The natural meaning of the words in Article 31(2) “an agreement [which] confers exclusive jurisdiction” includes asymmetric jurisdiction clauses.  An asymmetric jurisdiction clause confers exclusive jurisdiction on a Member State, in this case England, and the fact that it applies in respect of a claim by one party only does not change the analysis.  The judge found support for this proposition in Nikolaus Meeth v Glacetal Sarl [1979] CMLR 520 in which the European Court of Justice held that a jurisdiction clause requiring a French party to sue in Germany and a German party to sue in France conferred exclusive jurisdiction on Germany in proceeding brought by the French party and exclusive jurisdiction on France in proceedings brought by the German party.

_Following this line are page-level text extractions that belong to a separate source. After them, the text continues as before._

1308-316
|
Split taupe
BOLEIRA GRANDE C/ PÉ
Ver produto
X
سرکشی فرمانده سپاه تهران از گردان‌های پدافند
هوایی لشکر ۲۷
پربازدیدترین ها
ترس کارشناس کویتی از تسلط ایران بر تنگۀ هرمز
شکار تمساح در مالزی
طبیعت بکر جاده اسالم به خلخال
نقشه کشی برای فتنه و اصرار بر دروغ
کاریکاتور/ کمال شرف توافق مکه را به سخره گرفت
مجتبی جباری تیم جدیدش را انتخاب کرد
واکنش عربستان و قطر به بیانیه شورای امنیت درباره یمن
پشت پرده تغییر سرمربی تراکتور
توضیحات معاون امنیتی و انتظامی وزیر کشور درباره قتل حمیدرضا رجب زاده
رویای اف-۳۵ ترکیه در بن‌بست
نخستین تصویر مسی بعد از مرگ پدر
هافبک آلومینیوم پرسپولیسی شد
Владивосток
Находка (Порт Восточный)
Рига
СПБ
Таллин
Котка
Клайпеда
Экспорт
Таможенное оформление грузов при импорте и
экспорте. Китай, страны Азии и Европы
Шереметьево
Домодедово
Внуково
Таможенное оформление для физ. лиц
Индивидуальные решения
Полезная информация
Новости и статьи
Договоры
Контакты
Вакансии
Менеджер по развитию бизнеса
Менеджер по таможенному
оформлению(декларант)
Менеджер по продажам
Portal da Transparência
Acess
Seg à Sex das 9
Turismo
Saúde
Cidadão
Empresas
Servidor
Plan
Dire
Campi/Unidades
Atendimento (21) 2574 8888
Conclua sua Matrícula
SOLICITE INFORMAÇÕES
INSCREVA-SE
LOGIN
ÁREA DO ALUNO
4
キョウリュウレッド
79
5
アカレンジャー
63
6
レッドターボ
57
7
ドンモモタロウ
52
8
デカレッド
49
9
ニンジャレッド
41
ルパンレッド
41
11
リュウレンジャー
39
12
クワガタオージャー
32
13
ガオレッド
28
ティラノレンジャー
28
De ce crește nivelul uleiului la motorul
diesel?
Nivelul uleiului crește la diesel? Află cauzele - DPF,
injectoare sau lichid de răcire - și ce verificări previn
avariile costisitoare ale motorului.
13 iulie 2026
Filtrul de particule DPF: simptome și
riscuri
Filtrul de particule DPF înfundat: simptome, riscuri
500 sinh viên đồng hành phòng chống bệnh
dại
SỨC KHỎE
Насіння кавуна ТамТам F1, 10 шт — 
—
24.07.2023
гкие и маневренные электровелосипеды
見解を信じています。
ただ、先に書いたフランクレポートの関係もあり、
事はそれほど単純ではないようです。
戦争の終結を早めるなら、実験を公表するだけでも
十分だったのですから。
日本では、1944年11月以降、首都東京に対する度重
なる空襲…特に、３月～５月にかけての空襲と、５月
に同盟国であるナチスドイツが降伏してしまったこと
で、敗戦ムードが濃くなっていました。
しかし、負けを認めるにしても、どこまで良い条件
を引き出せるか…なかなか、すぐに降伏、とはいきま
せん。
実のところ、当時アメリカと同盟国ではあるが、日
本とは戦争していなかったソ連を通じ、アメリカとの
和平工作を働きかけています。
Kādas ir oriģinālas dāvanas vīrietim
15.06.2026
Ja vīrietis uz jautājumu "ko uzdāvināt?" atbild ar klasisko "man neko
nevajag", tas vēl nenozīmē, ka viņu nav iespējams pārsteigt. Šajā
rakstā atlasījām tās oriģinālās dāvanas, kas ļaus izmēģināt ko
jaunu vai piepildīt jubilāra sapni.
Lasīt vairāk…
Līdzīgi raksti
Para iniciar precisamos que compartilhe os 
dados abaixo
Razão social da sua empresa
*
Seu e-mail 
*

In addition, the judge took the view that the aims of the Brussels Recast, in particular, party autonomy, enhancing the effectiveness of exclusive choice of court agreements and avoiding abuse tactics could only be achieved if asymmetric jurisdiction clauses were treated as exclusive for the purposes of Article 31(2).   

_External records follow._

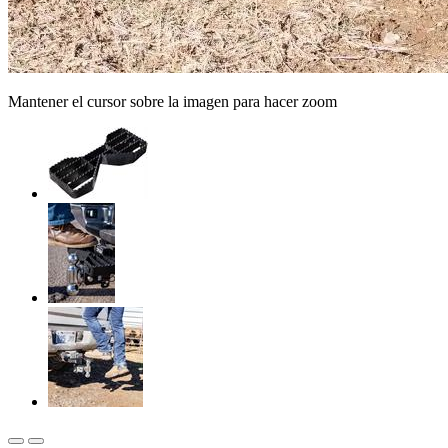
Mantener el cursor sobre la imagen para hacer zoom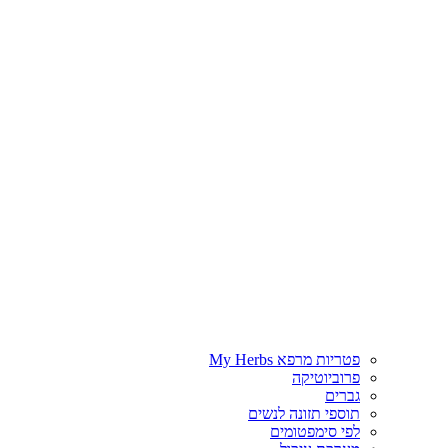
פטריות מרפא My Herbs
פרוביוטיקה
גברים
תוספי תזונה לנשים
לפי סימפטומים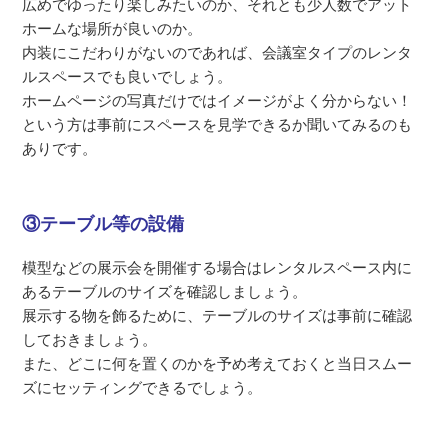
広めでゆったり楽しみたいのか、それとも少人数でアット
ホームな場所が良いのか。
内装にこだわりがないのであれば、会議室タイプのレンタ
ルスペースでも良いでしょう。
ホームページの写真だけではイメージがよく分からない！
という方は事前にスペースを見学できるか聞いてみるのも
ありです。
③テーブル等の設備
模型などの展示会を開催する場合はレンタルスペース内に
あるテーブルのサイズを確認しましょう。
展示する物を飾るために、テーブルのサイズは事前に確認
しておきましょう。
また、どこに何を置くのかを予め考えておくと当日スムー
ズにセッティングできるでしょう。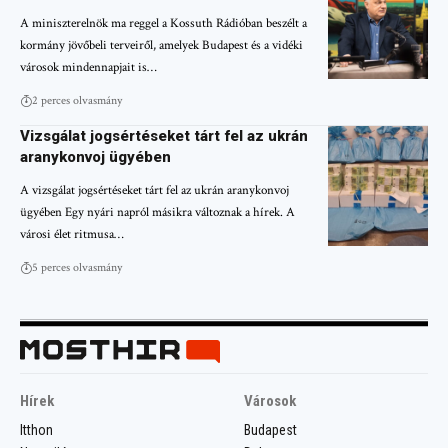
A miniszterelnök ma reggel a Kossuth Rádióban beszélt a
kormány jövőbeli terveiről, amelyek Budapest és a vidéki
városok mindennapjait is…
2 perces olvasmány
Vizsgálat jogsértéseket tárt fel az ukrán
aranykonvoj ügyében
A vizsgálat jogsértéseket tárt fel az ukrán aranykonvoj
ügyében Egy nyári napról másikra változnak a hírek. A
városi élet ritmusa…
5 perces olvasmány
Hírek
Városok
Itthon
Budapest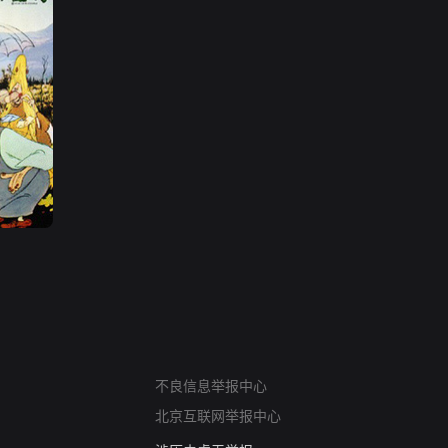
网络暴力有害信息举报
12318 文化市场举报
不良信息举报中心
算法推荐专项举报
北京互联网举报中心
亚运会举报专区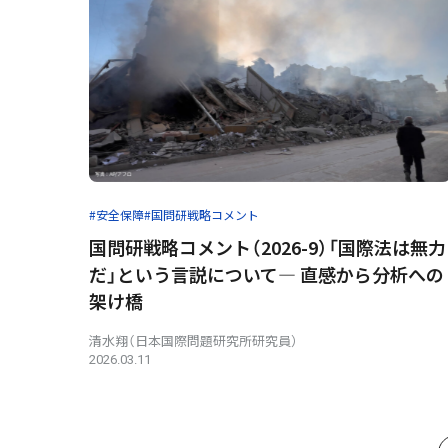
#安全保障
#国問研戦略コメント
国問研戦略コメント（2026-9）「国際法は無力
だ」という言説について― 直感から分析への
架け橋
清水翔（日本国際問題研究所研究員）
2026.03.11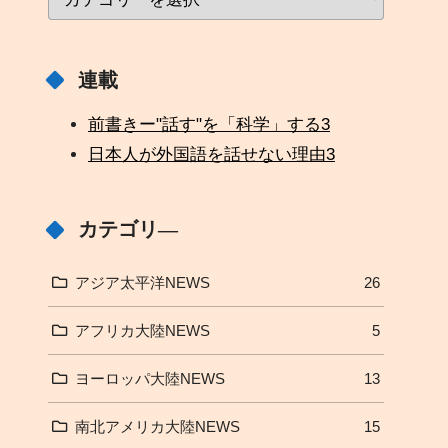
連載
前書きー"話す"を「科学」する
3
日本人が外国語を話せない理由
3
カテゴリ―
アジア太平洋NEWS
26
アフリカ大陸NEWS
5
ヨーロッパ大陸NEWS
13
南北アメリカ大陸NEWS
15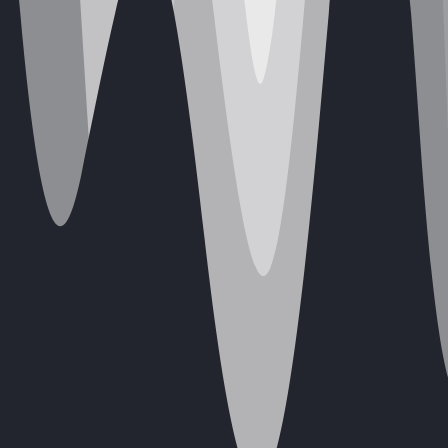
Nerezové
zábradlie – Prečo
si ho vybrať?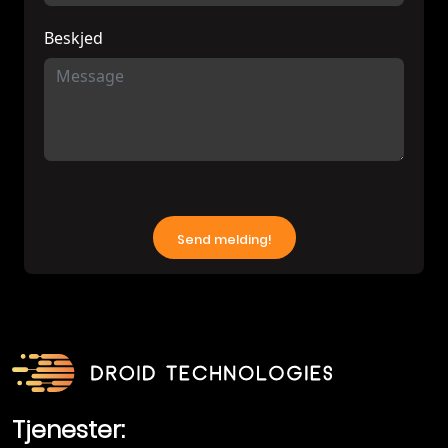
Beskjed
Tjenester: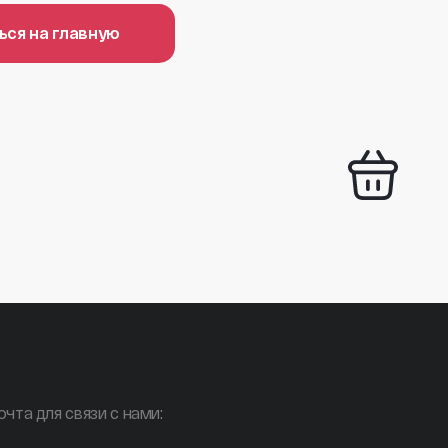
ься на главную
очта для связи с нами:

Cranston J did not consider that the Hague Convention on Choice of Court Agreements (the Hague Convention), which only applies to exclusive jurisdiction agreements, assisted with the characterisation of asymmetric jurisdiction clauses under the Brussels Recast.  Although the Hague Convention was negotiated in parallel with the Brussels Recast and the Counsel Decision adopting the Convention referred to ensuring coherence between them, there were significant differences between the two, for example the Hague Convention defines exclusive jurisdiction clauses whereas the Brussels Recast does not.  Although the Explanatory Report to the Hague Convention suggests that asymmetric jurisdiction clauses fell outside the scope of the Hague Convention, Cranston J found obiter that there were “good arguments,” in his view, that the definition of exclusive jurisdiction clauses in the Hague Convention could cover asymmetric jurisdiction clauses.  The judge also took the view that, even if the Hague Convention was to be read as excluding asymmetric jurisdiction clauses, this was “of no assistance to the quite separate issue of their characterisation under Article 31(2) of the Brussels Recast.”

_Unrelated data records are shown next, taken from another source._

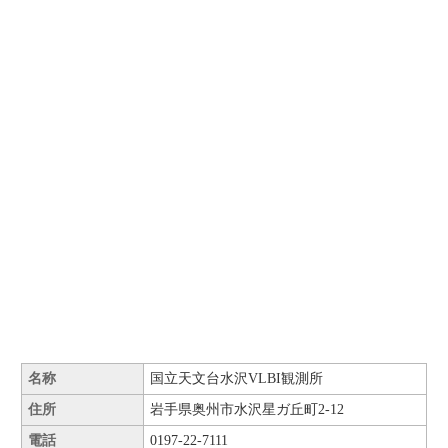
名称
国立天文台水沢VLBI観測所
住所
岩手県奥州市水沢星ガ丘町2-12
電話
0197-22-7111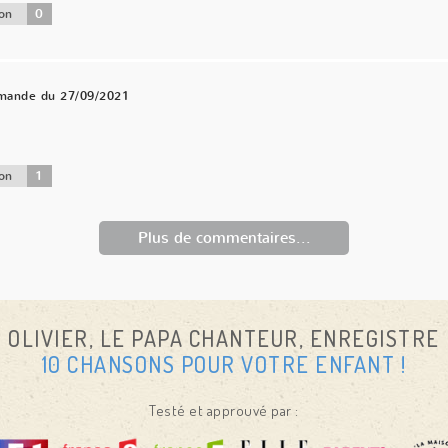
0
on
mande du 27/09/2021
1
on
Plus de commentaires...
OLIVIER, LE PAPA CHANTEUR, ENREGISTRE
10 CHANSONS POUR VOTRE ENFANT !
Testé et approuvé par :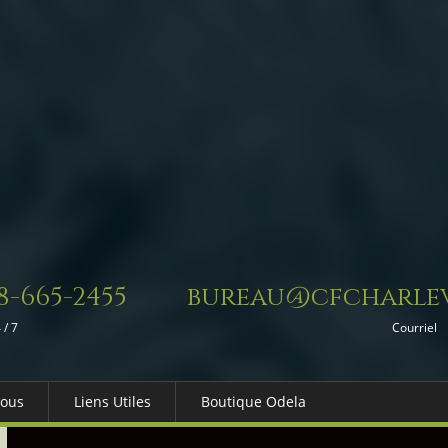
8-665-2455
bureau@cfcharlev
 / 7
Courriel
Nous
Liens Utiles
Boutique Odela
es-nous
Dons in Memoriam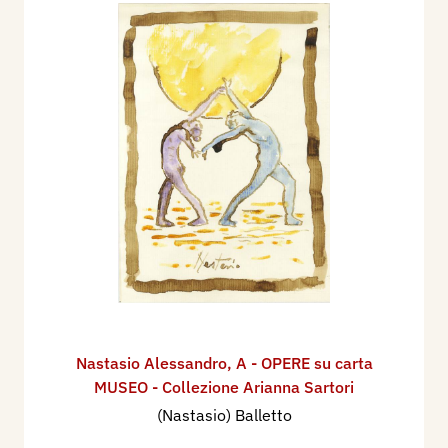
Nastasio Alessandro
,
A - OPERE su carta
MUSEO - Collezione Arianna Sartori
(Nastasio) Balletto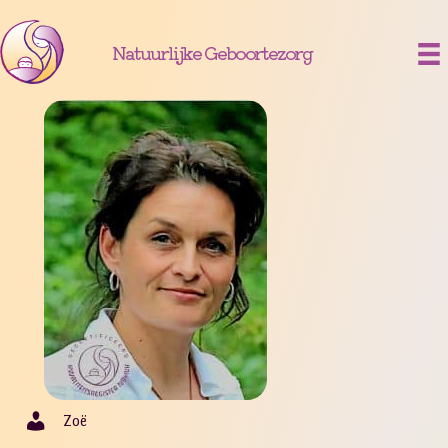
Natuurlijke Geboortezorg
Zoë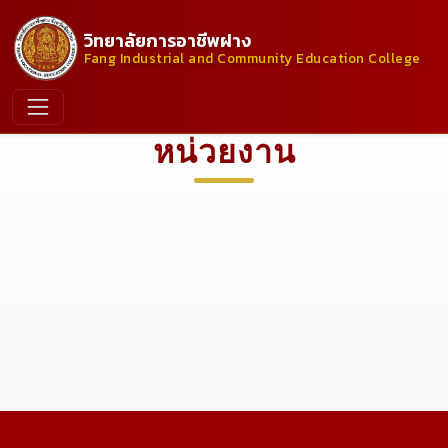
วิทยาลัยการอาชีพฝาง
Fang Industrial and Community Education College
หน่วยงาน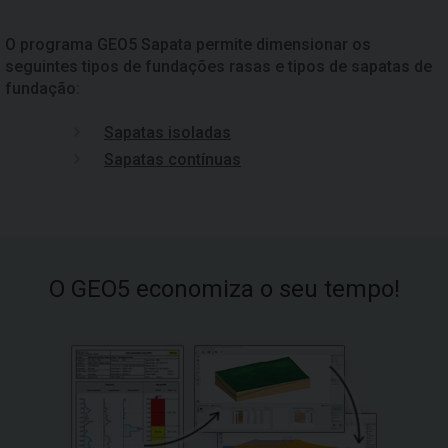
O programa GEO5 Sapata permite dimensionar os
seguintes tipos de fundações rasas e tipos de sapatas de
fundação:
Sapatas isoladas
Sapatas contínuas
O GEO5 economiza o seu tempo!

This is a helpful decision for financial institutions. Whilst there have been obiter decisions to suggest that asymmetric jurisdiction clauses benefited from the Brussels Recast anti-torpedo rules, such as Perella Weinberg Partners UK LLP & anr v Codere SA [2016] EWHC 1182 (Comm), this is the first EU decision to address the point directly.

The decision indicates that in the English courts it will be difficult for a commercial borrower/guarantor to breach an asymmetric jurisdiction clause to escape the Brussels Recast’s anti-torpedo rules.  However, it is unclear if the courts of other Member States, or the Court of Justice of the European Union, will take the same approach as the English courts. 

Asymmetric jurisdiction clauses are used widely in international financial agreements and this decision means they are likely to continue to be a popular option, but parties to finance agreements should be aware that a certain level of risk to the validity of asymmetric jurisdiction clauses remains.